Листик поморщился, будто я насильно засунул ему в рот таблетку хинина.
- Какие там дела - они у вас, у меня - мелкие делишки, которых хватает разве на скудное пропитание... Помогли бы мне, а?
- Чем же я могу помочь преуспевающему бизнесмену?
Богомол опасливо посмотрел в сторону страшного кабинета Волина. Ему и хочется продолжить разговор с удачливым знакомым, и одолевает боязнь. Как бы не подслушали непростую беседу с бывшим врагом, а нынче - лучшим другом.
Не сомневаюсь, что аптечный бизнесмен в удобную минуту с наслаждением всадит нож в спину "лучшему другу". Такова уж специфика уголовщиков, не знающих любви и дружбы, не признающих приятельских отношений. Все заслоняет жажда наживы.
Листик переборол боязнь и решился на крохи откровенности.
- Посоветуйте Семену Аркадьевичу уменьшить плату... Ведь обдирает почище рэкетиров...
- Подумаю, - равнодушно обронил я.
- А я уж отблагодарю вас... Не пожалеете... Значит, завтра навещу?
- Не знаю, как сложится день.
Отказать в услуге - проще всего, оказать её - намного сложней и... опасней. Черт его знает, как поведет себя непредсказуемый босс, услышав неожиданное "ходатайство". Авторитеты, воры в законе, короли всех мастей терпеть не могут, когда их шестерки дружат между собой, им значительно приятней и поэтому - безопасней всяческие разборки, ненависть, неприязнь.

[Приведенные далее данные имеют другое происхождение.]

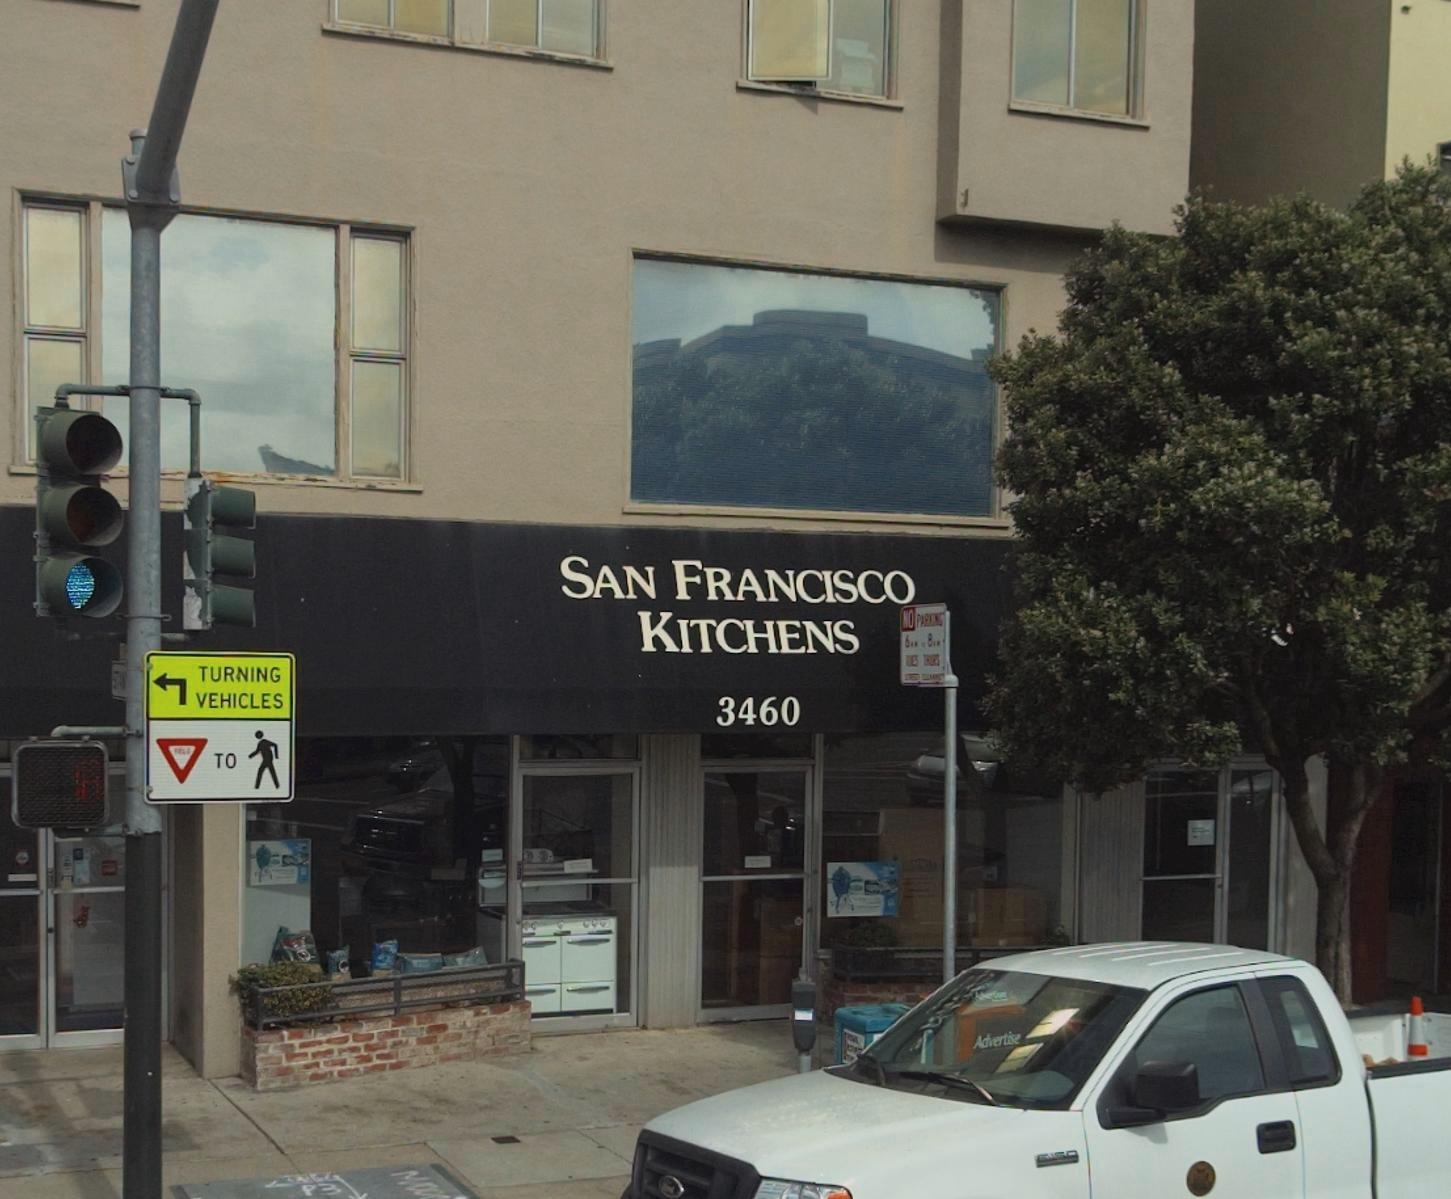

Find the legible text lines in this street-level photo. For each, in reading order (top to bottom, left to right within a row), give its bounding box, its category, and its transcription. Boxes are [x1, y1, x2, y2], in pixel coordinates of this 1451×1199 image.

[558, 554, 918, 606] BusinessName: SAN FRANCISCO
[901, 607, 946, 631] None: NO PAR****
[634, 608, 865, 657] BusinessName: KITCHENS
[902, 631, 943, 651] None: 6** * 8**
[904, 651, 944, 672] None: T*ES THURS
[195, 663, 283, 685] None: TURNING
[193, 691, 286, 711] None: VEHICLES
[712, 692, 803, 731] StreetNumber: 3460
[212, 751, 238, 771] None: TO
[969, 1029, 1022, 1053] None: Advertise
[296, 1181, 348, 1198] None: P3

Не ожидая более конкретного согласия, Листик тихо прикрыл дверь и пошел по коридору. Походка стала более уверенной, полусогнутая спина выпрямлена.
Включить маг? А что нового я услышу? Только зря истрачу дефицитную пленку... И все же, более машинально, чем продумано, я нажал клавишу дистанционного переключателя. Микронаушников не приготовил - они предназначены для более серьезных посетителей.
Через полчаса после посещения Листика, пол в коридоре задрожал под тяжелыми шагами двух человек. Если, конечно, обитателей волинского зверинца можно называть людьми. Второва сопровождал охранник. Банкир - более значительная личность, нежели аптечный предприниматель, только что покинувший хозяйский кабинет.
Занятно!
- Добрый день, родственник, - без стука заглянул ко мне Второв. - С племяшкой не помирился?
- Идут переговоры, - улыбнулся я. - Имеются кой-какие надежды...
- Слава Богу... Как настроение у босса?
- То улыбается, то морщится. Ничего особенного.
После ухода банкира я сменил кассету. Все ранее записанное - прелюдия, вряд ли несущая в себе стоящую информацию. Сейчас заявится Пантелеймонов, его беседа с Волиным - решающая.
Так и есть - идет. Почему-то один, без сопровождения. Или все охранники в разгоне, или - свой человек, изучивший все ходы и выходы. Скорее всего - второе.